Creating an intriguingly different type of presentation of a horror story based in late 16th century Roanoke Island, NC, Murphy and Fulchuk have been creatively innovative, yet again.
The fact that in "Chapter 1," people of color, headed by top talents, Cuba Gooding, Jr. and Angela Bassett, are the intelligent, working, main players of a Black cast predominant episode, with the Caucasian's either being the neo-confederate, "ZZ Top wannabes," (brilliant script line, that) uncouth, degenerate "rednecks," or good for nothing 'bad old boy' so called 'police' who do anything but protect and serve, the loose serial rapist suicider and a Los Angeles hazing gang and assailant, all very true to real life in US society Caucaians today; then, add the non-Black spookological characters too (the Polks, et al), and it IS quite likely to have an impact of revealing those viewers who believe they are not, but really are, racists from those who truly are not bigots! Brilliant! I say do it.
Bravo to Murphy and Fulchuk and every player in Chapter 1 for putting US racism up front and center, in our faces. As Streisand alluded to when presenting the 1st woman director, Kathryn Bigelow, an Oscar (for "The Hurt Locker"), after being overlooked herself a half dozen times(!), 'well, at long last' (paraphrasing). That's how I come away from experiencing "Chapter 1."
Who cares in the least if Lily Rabe looks like Sarah Paulson? Rabe's narration's clearly telling the story Sarah Paulson's 're-enacting'. Doing so clarifies the feelings of Paulson's Mrs. Miller. This technique serves to help me empathize all the more with Mrs. Miller's senses of fear.
Similarly, Andre' Holland need not look like Cuba Gooding, Jr. (who does? gorgeous as he is!) to describe the feelings that Gooding's quite aptly conveying through his incarnation of Mr. Miller.

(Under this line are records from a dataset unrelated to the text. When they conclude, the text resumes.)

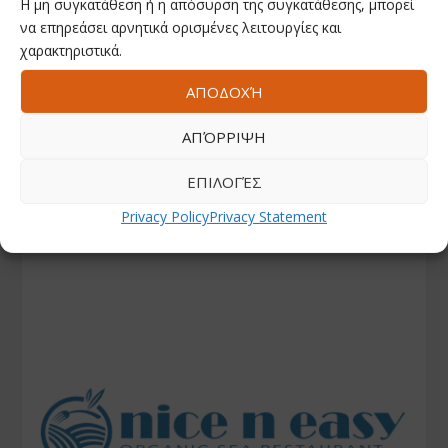
Η μη συγκατάθεση ή η απόσυρση της συγκατάθεσης, μπορεί
να επηρεάσει αρνητικά ορισμένες λειτουργίες και
χαρακτηριστικά.
ΑΠΟΔΟΧΉ
ΑΠΌΡΡΙΨΗ
ΕΠΙΛΟΓΈΣ
Privacy Policy
Privacy Statement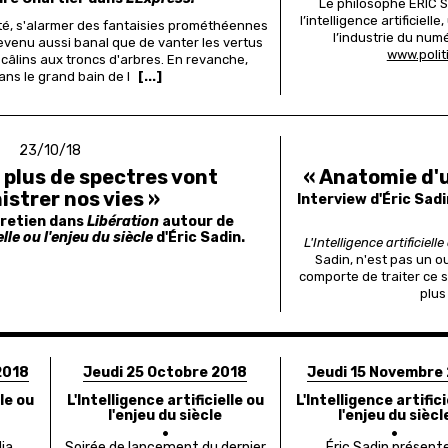
Le philosophe ÉRIC 
l’intelligence artificiel
té, s'alarmer des fantaisies prométhéennes
l’industrie du num
venu aussi banal que de vanter les vertus
www.politi
 câlins aux troncs d'arbres. En revanche,
ans le grand bain de l
[...]
23/10/18
n plus de spectres vont
« Anatomie d'
istrer nos vies »
Interview d'Éric Sadi
tretien dans
Libération
autour de
elle ou l'enjeu du siècle
d'Éric Sadin.
L'Intelligence artificielle
Sadin, n'est pas un ouv
comporte de traiter ce 
plus
2018
Jeudi 25 Octobre 2018
Jeudi 15 Novembre
lle ou
L'Intelligence artificielle ou
L'Intelligence artifici
l'enjeu du siècle
l'enjeu du siècl
dia
Soirée de lancement du dernier
Éric Sadin présent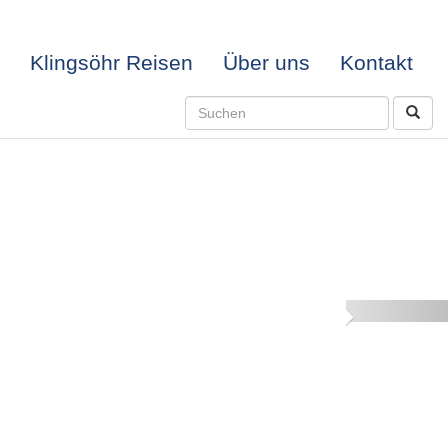
Klingsöhr Reisen
Über uns
Kontakt
Next
-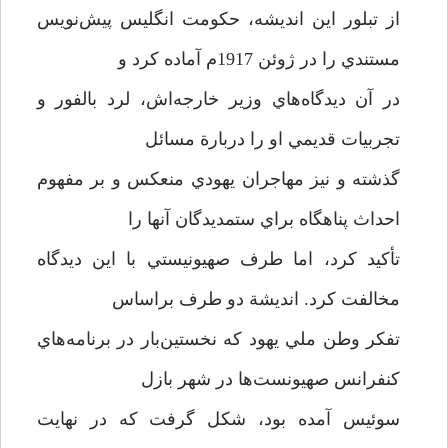
از تبلور اين انديشه، حكومت انگليس پيش‌نويس
مستندي را در ژوئن 1917‌م آماده كرد و
در آن ديدگاه‌هاي وزير خارجه‌اش، لرد بالفور و
تجربيات قديمي او را دربارة مسائل
گذشته و نيز مهاجران يهودي منعكس و بر مفهوم
احداث پناهگاه براي ستمديدگان آنها را
تأكيد كرد، اما طرف صهيونيستي با اين ديدگاه
مخالفت كرد. انديشة دو طرف براساس
تفكر وطن ملي يهود كه نخستین‌بار در برنامه‌هاي
كنفرانس صهيونست‌ها در شهر بازل
سوئيس آمده بود، شكل گرفت كه در نهايت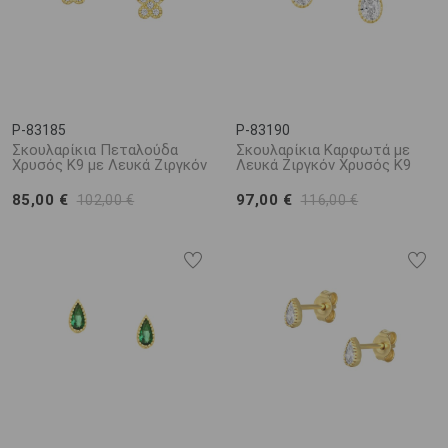
P-83185
P-83190
Σκουλαρίκια Πεταλούδα
Σκουλαρίκια Καρφωτά με
Χρυσός K9 με Λευκά Ζιργκόν
Λευκά Ζιργκόν Χρυσός K9
85,00 €
97,00 €
102,00 €
116,00 €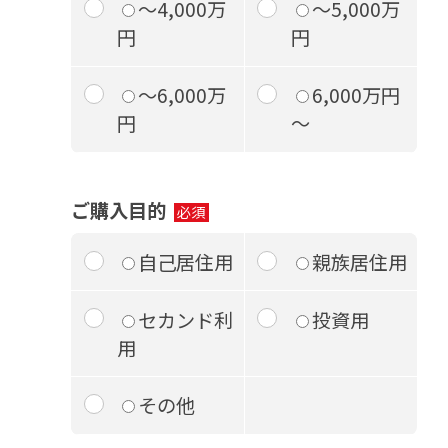
～4,000万
～5,000万
円
円
～6,000万
6,000万円
円
～
ご購入目的
自己居住用
親族居住用
セカンド利
投資用
用
その他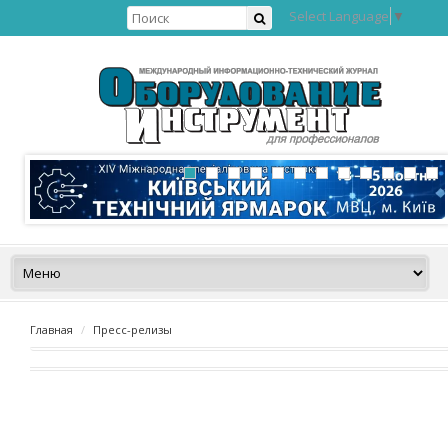
Select Language
▼
Главная
Пресс-релизы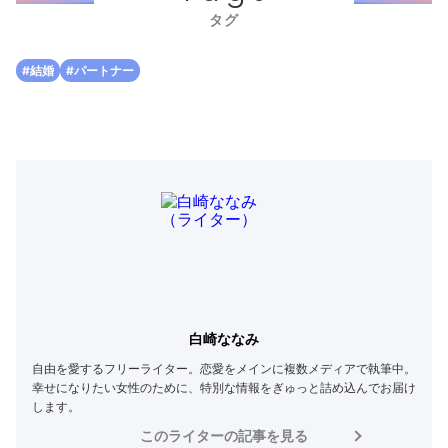
タグ
#結婚
#パートナー
白崎ななみ
自由を愛するフリーライター。恋愛をメインに複数メディアで執筆中。
幸せになりたい女性のために、特別な情報をぎゅっと詰め込んでお届け
します。
このライターの記事を見る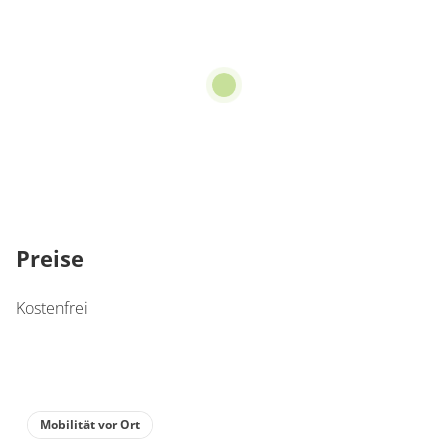
Preise
Kostenfrei
Mobilität vor Ort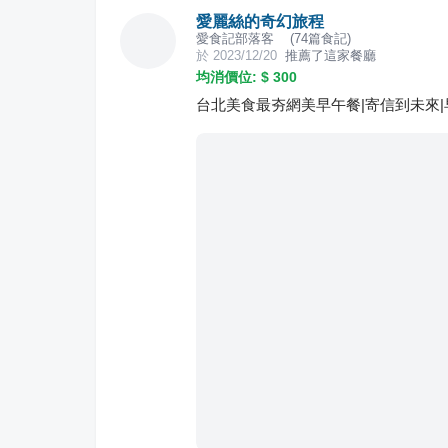
愛麗絲的奇幻旅程
愛食記部落客
(
74
篇食記)
於
2023/12/20
推薦了這家餐廳
均消價位: $
300
台北美食最夯網美早午餐|寄信到未來|早初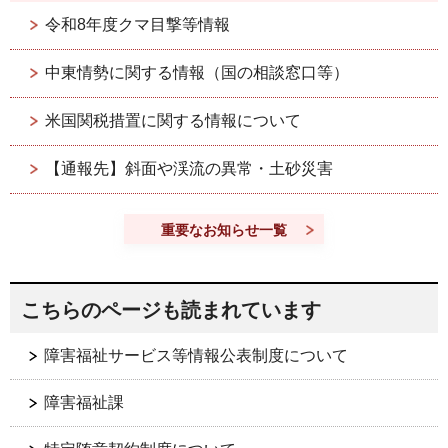
令和8年度クマ目撃等情報
中東情勢に関する情報（国の相談窓口等）
米国関税措置に関する情報について
【通報先】斜面や渓流の異常・土砂災害
重要なお知らせ一覧
こちらのページも読まれています
障害福祉サービス等情報公表制度について
障害福祉課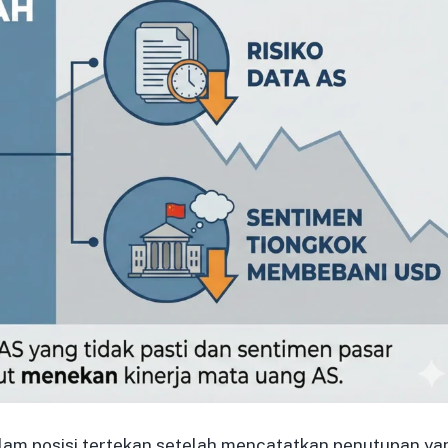
alam posisi tertekan setelah mencatatkan penutupan ya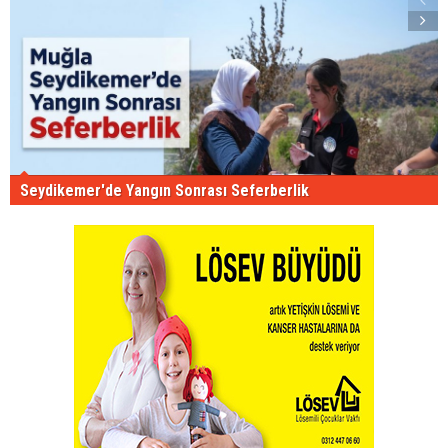
Seydikemer'de Yangın Sonrası Seferberlik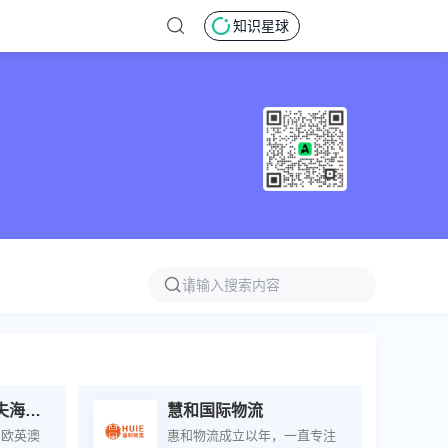
知识星球
GanDaoFull甘道夫海外仓
慧和国际物流
日欧英澳
惠和物流成立以年，一直专注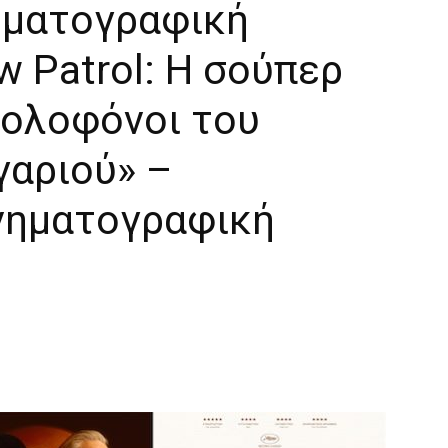
ηματογραφική
w Patrol: Η σούπερ
 Δολοφόνοι του
γαριού» –
ινηματογραφική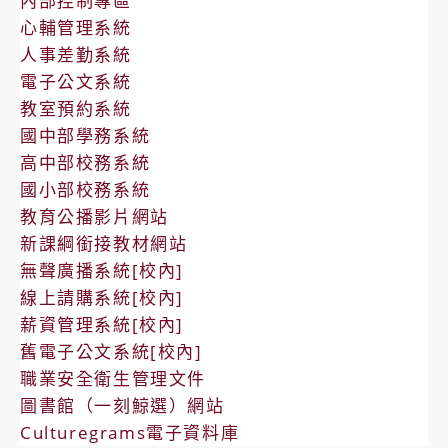
內部控制專區
心輔管理系統
人事差勤系統
電子公文系統
教室預約系統
國中部學務系統
高中部校務系統
國小部校務系統
教育公播影片網站
新課綱銜接教材網站
無聲廣播系統[校內]
線上請購系統[校內]
薪資管理系統[校內]
舊電子公文系統[校內]
職業安全衛生管理文件
圖書館（一刻鯨選）網站
Culturegrams電子資料庫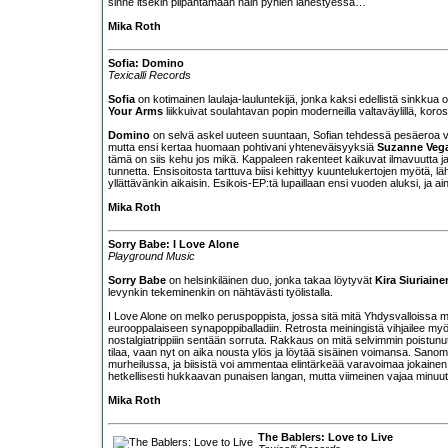
sinne itsekin piipahtamaan näin pyhien lähestyessä…
Mika Roth
Sofia: Domino
Texicalli Records
Sofia
on kotimainen laulaja-lauluntekijä, jonka kaksi edellistä sinkkua
Your Arms
liikkuivat soulahtavan popin moderneilla valtaväylillä, kor
Domino
on selvä askel uuteen suuntaan, Sofian tehdessä pesäeroa valt
mutta ensi kertaa huomaan pohtivani yhteneväisyyksiä
Suzanne Veg
tämä on siis kehu jos mikä. Kappaleen rakenteet kaikuvat ilmavuutta ja 
tunnetta. Ensisoitosta tarttuva biisi kehittyy kuuntelukertojen myötä
yllättävänkin aikaisin. Esikois-EP:tä lupaillaan ensi vuoden aluksi, ja ai
Mika Roth
Sorry Babe: I Love Alone
Playground Music
Sorry Babe
on helsinkiläinen duo, jonka takaa löytyvät
Kira Siuriaine
levynkin tekeminenkin on nähtävästi työlistalla.
I Love Alone on melko peruspoppista, jossa sitä mitä Yhdysvalloissa my
eurooppalaiseen synapoppiballadiin. Retrosta meiningistä vihjailee my
nostalgiatrippiiin sentään sorruta. Rakkaus on mitä selvimmin poistunu
tilaa, vaan nyt on aika nousta ylös ja löytää sisäinen voimansa. Sano
murheilussa, ja biisistä voi ammentaa elintärkeää varavoimaa jokainen 
hetkellisesti hukkaavan punaisen langan, mutta viimeinen vajaa minuut
Mika Roth
The Bablers: Love to Live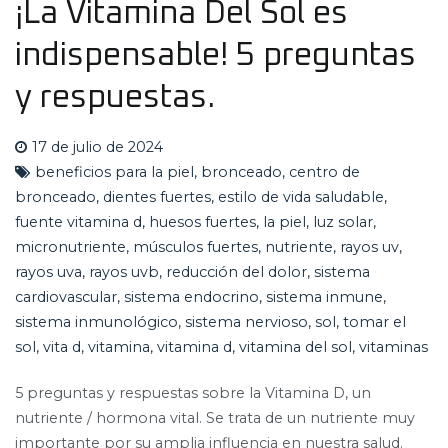
¡La Vitamina Del Sol es
indispensable! 5 preguntas
y respuestas.
17 de julio de 2024
beneficios para la piel
,
bronceado
,
centro de
bronceado
,
dientes fuertes
,
estilo de vida saludable
,
fuente vitamina d
,
huesos fuertes
,
la piel
,
luz solar
,
micronutriente
,
músculos fuertes
,
nutriente
,
rayos uv
,
rayos uva
,
rayos uvb
,
reducción del dolor
,
sistema
cardiovascular
,
sistema endocrino
,
sistema inmune
,
sistema inmunológico
,
sistema nervioso
,
sol
,
tomar el
sol
,
vita d
,
vitamina
,
vitamina d
,
vitamina del sol
,
vitaminas
5 preguntas y respuestas sobre la Vitamina D, un
nutriente / hormona vital. Se trata de un nutriente muy
importante por su amplia influencia en nuestra salud.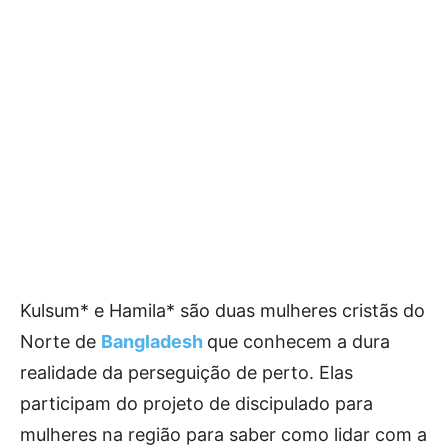
Kulsum* e Hamila* são duas mulheres cristãs do
Norte de
Bangladesh
que conhecem a dura
realidade da perseguição de perto. Elas
participam do projeto de discipulado para
mulheres na região para saber como lidar com a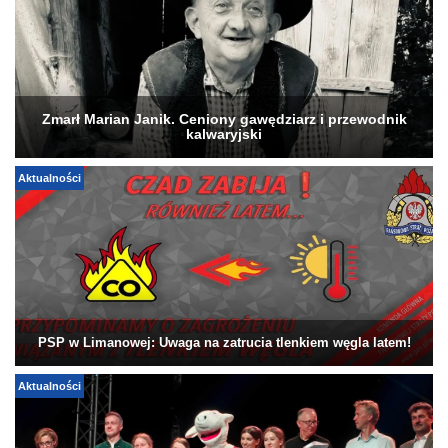
Zmarł Marian Janik. Ceniony gawędziarz i przewodnik
kalwaryjski
Aktualności
PSP w Limanowej: Uwaga na zatrucia tlenkiem węgla latem!
Aktualności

This rather unique style of creating a 'story inside of a story' (Mise en Scene) is daringly different on TV, so much so the doing thereof leaves very little to be mistaken. The writers and directors are making sure the events being depicted can be understood by an 8th grade American mind! (i.e. the scientific average of the intellect of American TV viewers).
Mind you, neither the creators nor the actors are "talking down" to us as an audience. They are trying, instead, to bring us along with them, at their own levels of understanding. Should we, as viewers be the least bit surprised that this cast and crew want us to appreciate human social diversity? I think not. The previous 5 seasons do a heap more than 'suggest' otherwise.
The substance of the historical 16th century story is obviously well researched, from this Anthropologist's academic researcher's point of view. Murphy alluded to Season 1 lending to what Season 6 would focus more intensely upon: "Croatoan," the American Indian word left where the North Carolinian, Roanoke Islanders had once been living before they mysteriously disappeared over 400 years ago.
After viewing this episode 12 times, many scenes in super slow motion, then talking with co-viewers in my home, to gather their impressions (which I highly recommend doing), I'm awed, intrigued, fascinated and assuredly looking forward to "Chapter 2." In the grand old fashion of Sir Alfred Hitchcock, the British Master of Suspense, Murphy, Fulchuk, cast and crew wisely succeeded keeping secret the very theme, story line, adaptation and historical fact bases of what I hope will keep playing out through the remaining 9 episodes to come.
The mystery of the late 16th century, North Carolinian, Roanoke Islanders disappearing is one that still invites archaeological researchers to the geographical location to make new, recent discoveries where the Islanders were last known to be.
It takes imagination, combined with quite open-minded creative intellect, the kind that's willing to allow a spookological story based on a very mysterious occurrence in Southern US history, now brought 4.75 centuries forward into the beginning of the 21st century, to re-open a real unsolved mystery by exposing it as horrifying.
Perhaps the real horror is that 21st century supremacism of every kind is horrifying!
Bring it on creatively, in full glorious diversity, telling it like it is socially right here, right now, in the nearby South, where the actual events took place. Let's all discover if, as Americans, we are actually American or latent fascist supremacists.
(Oh how I can just imagine the myriad of viewers squirming in their stirred up discomfort, perhaps for the 1st time, just beginning to realize we're not quite as open-minded, open-hearted and cutting edge a Westernized nation as we'd like to believe and ever so arrogantly boast).
When a work of creative performance art has the capacity to create social change it is cutting edge.